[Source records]
....

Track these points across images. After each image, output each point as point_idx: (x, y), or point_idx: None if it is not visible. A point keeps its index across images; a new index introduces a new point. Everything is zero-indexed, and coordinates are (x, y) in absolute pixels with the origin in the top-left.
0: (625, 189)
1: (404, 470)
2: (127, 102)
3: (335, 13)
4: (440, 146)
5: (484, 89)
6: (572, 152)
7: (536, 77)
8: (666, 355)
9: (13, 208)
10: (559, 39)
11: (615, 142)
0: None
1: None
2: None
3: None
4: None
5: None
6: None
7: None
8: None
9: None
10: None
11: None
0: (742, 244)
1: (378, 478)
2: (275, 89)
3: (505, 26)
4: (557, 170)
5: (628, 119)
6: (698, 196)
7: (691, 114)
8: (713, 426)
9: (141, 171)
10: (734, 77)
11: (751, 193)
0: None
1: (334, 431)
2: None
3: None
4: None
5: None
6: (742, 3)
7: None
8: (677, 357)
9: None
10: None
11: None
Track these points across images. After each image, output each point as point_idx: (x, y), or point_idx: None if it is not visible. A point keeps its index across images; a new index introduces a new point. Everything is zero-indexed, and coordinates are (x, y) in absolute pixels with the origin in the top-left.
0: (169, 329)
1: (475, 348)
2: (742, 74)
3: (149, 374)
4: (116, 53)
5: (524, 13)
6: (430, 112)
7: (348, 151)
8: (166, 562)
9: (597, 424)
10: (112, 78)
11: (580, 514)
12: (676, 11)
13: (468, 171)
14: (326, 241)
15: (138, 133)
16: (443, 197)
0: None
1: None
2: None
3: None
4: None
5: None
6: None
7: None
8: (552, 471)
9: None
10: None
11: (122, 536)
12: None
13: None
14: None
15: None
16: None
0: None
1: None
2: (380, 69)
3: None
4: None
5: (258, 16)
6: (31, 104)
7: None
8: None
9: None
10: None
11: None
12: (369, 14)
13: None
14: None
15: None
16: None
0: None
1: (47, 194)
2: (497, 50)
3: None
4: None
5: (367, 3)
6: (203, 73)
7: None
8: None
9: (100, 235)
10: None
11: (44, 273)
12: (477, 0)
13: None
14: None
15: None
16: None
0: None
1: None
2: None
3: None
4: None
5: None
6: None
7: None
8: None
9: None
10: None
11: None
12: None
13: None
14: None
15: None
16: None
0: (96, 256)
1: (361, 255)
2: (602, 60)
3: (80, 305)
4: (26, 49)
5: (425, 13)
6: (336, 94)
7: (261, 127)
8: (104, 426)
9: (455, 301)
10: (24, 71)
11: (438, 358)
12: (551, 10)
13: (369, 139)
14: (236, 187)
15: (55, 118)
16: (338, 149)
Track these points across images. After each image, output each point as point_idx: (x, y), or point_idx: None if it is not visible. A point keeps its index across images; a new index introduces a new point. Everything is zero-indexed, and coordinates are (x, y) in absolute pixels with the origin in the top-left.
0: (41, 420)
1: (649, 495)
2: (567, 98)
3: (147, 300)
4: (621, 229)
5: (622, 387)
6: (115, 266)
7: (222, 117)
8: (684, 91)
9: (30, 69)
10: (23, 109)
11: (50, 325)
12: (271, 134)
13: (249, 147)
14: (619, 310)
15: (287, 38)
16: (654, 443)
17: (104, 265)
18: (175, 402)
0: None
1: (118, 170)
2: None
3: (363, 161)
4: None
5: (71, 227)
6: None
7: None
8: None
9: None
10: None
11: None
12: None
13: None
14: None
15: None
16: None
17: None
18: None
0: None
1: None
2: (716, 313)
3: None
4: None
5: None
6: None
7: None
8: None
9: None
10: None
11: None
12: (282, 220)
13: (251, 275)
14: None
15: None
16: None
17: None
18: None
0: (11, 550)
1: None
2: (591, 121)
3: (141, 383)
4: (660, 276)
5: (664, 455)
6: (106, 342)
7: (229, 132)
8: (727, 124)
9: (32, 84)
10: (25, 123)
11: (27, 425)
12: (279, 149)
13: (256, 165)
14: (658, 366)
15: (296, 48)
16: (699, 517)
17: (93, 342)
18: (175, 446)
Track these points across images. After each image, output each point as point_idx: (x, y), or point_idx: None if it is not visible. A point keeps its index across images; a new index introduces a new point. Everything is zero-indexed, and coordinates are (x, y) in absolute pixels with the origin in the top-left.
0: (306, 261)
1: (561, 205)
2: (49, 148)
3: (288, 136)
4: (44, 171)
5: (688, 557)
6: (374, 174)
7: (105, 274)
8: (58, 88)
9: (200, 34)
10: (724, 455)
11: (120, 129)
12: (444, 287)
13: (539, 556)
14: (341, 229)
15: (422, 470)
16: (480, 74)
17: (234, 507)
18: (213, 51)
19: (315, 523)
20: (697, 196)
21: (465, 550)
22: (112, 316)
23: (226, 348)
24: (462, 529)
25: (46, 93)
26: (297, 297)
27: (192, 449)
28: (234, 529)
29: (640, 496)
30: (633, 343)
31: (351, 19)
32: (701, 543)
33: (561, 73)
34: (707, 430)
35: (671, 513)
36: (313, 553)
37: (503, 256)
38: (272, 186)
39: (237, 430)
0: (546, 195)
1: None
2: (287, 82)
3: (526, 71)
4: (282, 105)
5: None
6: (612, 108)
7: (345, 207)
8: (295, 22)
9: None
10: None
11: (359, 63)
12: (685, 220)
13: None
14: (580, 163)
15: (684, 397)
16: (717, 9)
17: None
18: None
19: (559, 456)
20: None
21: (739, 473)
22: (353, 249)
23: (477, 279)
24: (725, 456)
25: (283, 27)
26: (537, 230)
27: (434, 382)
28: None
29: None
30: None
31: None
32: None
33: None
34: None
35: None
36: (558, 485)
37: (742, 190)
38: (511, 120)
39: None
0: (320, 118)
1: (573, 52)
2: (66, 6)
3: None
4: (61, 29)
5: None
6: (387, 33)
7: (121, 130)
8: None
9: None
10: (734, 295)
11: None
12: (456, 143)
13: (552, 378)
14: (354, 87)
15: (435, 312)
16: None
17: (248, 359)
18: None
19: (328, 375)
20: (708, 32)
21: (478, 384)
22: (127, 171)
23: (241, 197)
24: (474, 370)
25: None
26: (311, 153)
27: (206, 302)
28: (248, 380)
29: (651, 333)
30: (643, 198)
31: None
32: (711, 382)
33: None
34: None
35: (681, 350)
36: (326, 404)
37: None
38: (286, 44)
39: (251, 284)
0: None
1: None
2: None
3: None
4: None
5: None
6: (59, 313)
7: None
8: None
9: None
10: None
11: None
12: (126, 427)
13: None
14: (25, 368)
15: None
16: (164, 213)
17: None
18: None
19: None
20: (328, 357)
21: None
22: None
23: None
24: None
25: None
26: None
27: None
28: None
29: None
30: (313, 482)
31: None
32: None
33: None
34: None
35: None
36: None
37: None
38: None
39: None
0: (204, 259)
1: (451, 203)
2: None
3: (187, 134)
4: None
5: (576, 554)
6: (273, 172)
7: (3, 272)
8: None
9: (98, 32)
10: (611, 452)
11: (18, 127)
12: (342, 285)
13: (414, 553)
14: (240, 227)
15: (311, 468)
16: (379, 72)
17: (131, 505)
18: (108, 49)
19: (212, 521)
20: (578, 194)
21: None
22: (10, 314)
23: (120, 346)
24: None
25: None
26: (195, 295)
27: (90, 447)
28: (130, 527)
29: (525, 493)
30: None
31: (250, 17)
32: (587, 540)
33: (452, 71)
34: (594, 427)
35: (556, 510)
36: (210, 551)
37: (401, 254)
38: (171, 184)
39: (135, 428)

....

AIM OF THE TASK: Copy these lines word for word, from the first to the last.

ANSWER:
Track these points across images. After each image, output each point as point_idx: (x, y), or point_idx: None if it is not visible. A point keeps its index across images; a new index introduces a new point. Everything is zero-indexed, and coordinates are (x, y) in absolute pixels with the origin in the top-left.
0: (625, 189)
1: (404, 470)
2: (127, 102)
3: (335, 13)
4: (440, 146)
5: (484, 89)
6: (572, 152)
7: (536, 77)
8: (666, 355)
9: (13, 208)
10: (559, 39)
11: (615, 142)
0: None
1: None
2: None
3: None
4: None
5: None
6: None
7: None
8: None
9: None
10: None
11: None
0: (742, 244)
1: (378, 478)
2: (275, 89)
3: (505, 26)
4: (557, 170)
5: (628, 119)
6: (698, 196)
7: (691, 114)
8: (713, 426)
9: (141, 171)
10: (734, 77)
11: (751, 193)
0: None
1: (334, 431)
2: None
3: None
4: None
5: None
6: (742, 3)
7: None
8: (677, 357)
9: None
10: None
11: None
Track these points across images. After each image, output each point as point_idx: (x, y), or point_idx: None if it is not visible. A point keeps its index across images; a new index introduces a new point. Everything is zero-indexed, and coordinates are (x, y) in absolute pixels with the origin in the top-left.
0: (169, 329)
1: (475, 348)
2: (742, 74)
3: (149, 374)
4: (116, 53)
5: (524, 13)
6: (430, 112)
7: (348, 151)
8: (166, 562)
9: (597, 424)
10: (112, 78)
11: (580, 514)
12: (676, 11)
13: (468, 171)
14: (326, 241)
15: (138, 133)
16: (443, 197)
0: None
1: None
2: None
3: None
4: None
5: None
6: None
7: None
8: (552, 471)
9: None
10: None
11: (122, 536)
12: None
13: None
14: None
15: None
16: None
0: None
1: None
2: (380, 69)
3: None
4: None
5: (258, 16)
6: (31, 104)
7: None
8: None
9: None
10: None
11: None
12: (369, 14)
13: None
14: None
15: None
16: None
0: None
1: (47, 194)
2: (497, 50)
3: None
4: None
5: (367, 3)
6: (203, 73)
7: None
8: None
9: (100, 235)
10: None
11: (44, 273)
12: (477, 0)
13: None
14: None
15: None
16: None
0: None
1: None
2: None
3: None
4: None
5: None
6: None
7: None
8: None
9: None
10: None
11: None
12: None
13: None
14: None
15: None
16: None
0: (96, 256)
1: (361, 255)
2: (602, 60)
3: (80, 305)
4: (26, 49)
5: (425, 13)
6: (336, 94)
7: (261, 127)
8: (104, 426)
9: (455, 301)
10: (24, 71)
11: (438, 358)
12: (551, 10)
13: (369, 139)
14: (236, 187)
15: (55, 118)
16: (338, 149)
Track these points across images. After each image, output each point as point_idx: (x, y), or point_idx: None if it is not visible. A point keeps its index across images; a new index introduces a new point. Everything is zero-indexed, and coordinates are (x, y) in absolute pixels with the origin in the top-left.
0: (41, 420)
1: (649, 495)
2: (567, 98)
3: (147, 300)
4: (621, 229)
5: (622, 387)
6: (115, 266)
7: (222, 117)
8: (684, 91)
9: (30, 69)
10: (23, 109)
11: (50, 325)
12: (271, 134)
13: (249, 147)
14: (619, 310)
15: (287, 38)
16: (654, 443)
17: (104, 265)
18: (175, 402)
0: None
1: (118, 170)
2: None
3: (363, 161)
4: None
5: (71, 227)
6: None
7: None
8: None
9: None
10: None
11: None
12: None
13: None
14: None
15: None
16: None
17: None
18: None
0: None
1: None
2: (716, 313)
3: None
4: None
5: None
6: None
7: None
8: None
9: None
10: None
11: None
12: (282, 220)
13: (251, 275)
14: None
15: None
16: None
17: None
18: None
0: (11, 550)
1: None
2: (591, 121)
3: (141, 383)
4: (660, 276)
5: (664, 455)
6: (106, 342)
7: (229, 132)
8: (727, 124)
9: (32, 84)
10: (25, 123)
11: (27, 425)
12: (279, 149)
13: (256, 165)
14: (658, 366)
15: (296, 48)
16: (699, 517)
17: (93, 342)
18: (175, 446)
Track these points across images. After each image, output each point as point_idx: (x, y), or point_idx: None if it is not visible. A point keeps its index across images; a new index introduces a new point. Everything is zero-indexed, and coordinates are (x, y) in absolute pixels with the origin in the top-left.
0: (306, 261)
1: (561, 205)
2: (49, 148)
3: (288, 136)
4: (44, 171)
5: (688, 557)
6: (374, 174)
7: (105, 274)
8: (58, 88)
9: (200, 34)
10: (724, 455)
11: (120, 129)
12: (444, 287)
13: (539, 556)
14: (341, 229)
15: (422, 470)
16: (480, 74)
17: (234, 507)
18: (213, 51)
19: (315, 523)
20: (697, 196)
21: (465, 550)
22: (112, 316)
23: (226, 348)
24: (462, 529)
25: (46, 93)
26: (297, 297)
27: (192, 449)
28: (234, 529)
29: (640, 496)
30: (633, 343)
31: (351, 19)
32: (701, 543)
33: (561, 73)
34: (707, 430)
35: (671, 513)
36: (313, 553)
37: (503, 256)
38: (272, 186)
39: (237, 430)
0: (546, 195)
1: None
2: (287, 82)
3: (526, 71)
4: (282, 105)
5: None
6: (612, 108)
7: (345, 207)
8: (295, 22)
9: None
10: None
11: (359, 63)
12: (685, 220)
13: None
14: (580, 163)
15: (684, 397)
16: (717, 9)
17: None
18: None
19: (559, 456)
20: None
21: (739, 473)
22: (353, 249)
23: (477, 279)
24: (725, 456)
25: (283, 27)
26: (537, 230)
27: (434, 382)
28: None
29: None
30: None
31: None
32: None
33: None
34: None
35: None
36: (558, 485)
37: (742, 190)
38: (511, 120)
39: None
0: (320, 118)
1: (573, 52)
2: (66, 6)
3: None
4: (61, 29)
5: None
6: (387, 33)
7: (121, 130)
8: None
9: None
10: (734, 295)
11: None
12: (456, 143)
13: (552, 378)
14: (354, 87)
15: (435, 312)
16: None
17: (248, 359)
18: None
19: (328, 375)
20: (708, 32)
21: (478, 384)
22: (127, 171)
23: (241, 197)
24: (474, 370)
25: None
26: (311, 153)
27: (206, 302)
28: (248, 380)
29: (651, 333)
30: (643, 198)
31: None
32: (711, 382)
33: None
34: None
35: (681, 350)
36: (326, 404)
37: None
38: (286, 44)
39: (251, 284)
0: None
1: None
2: None
3: None
4: None
5: None
6: (59, 313)
7: None
8: None
9: None
10: None
11: None
12: (126, 427)
13: None
14: (25, 368)
15: None
16: (164, 213)
17: None
18: None
19: None
20: (328, 357)
21: None
22: None
23: None
24: None
25: None
26: None
27: None
28: None
29: None
30: (313, 482)
31: None
32: None
33: None
34: None
35: None
36: None
37: None
38: None
39: None
0: (204, 259)
1: (451, 203)
2: None
3: (187, 134)
4: None
5: (576, 554)
6: (273, 172)
7: (3, 272)
8: None
9: (98, 32)
10: (611, 452)
11: (18, 127)
12: (342, 285)
13: (414, 553)
14: (240, 227)
15: (311, 468)
16: (379, 72)
17: (131, 505)
18: (108, 49)
19: (212, 521)
20: (578, 194)
21: None
22: (10, 314)
23: (120, 346)
24: None
25: None
26: (195, 295)
27: (90, 447)
28: (130, 527)
29: (525, 493)
30: None
31: (250, 17)
32: (587, 540)
33: (452, 71)
34: (594, 427)
35: (556, 510)
36: (210, 551)
37: (401, 254)
38: (171, 184)
39: (135, 428)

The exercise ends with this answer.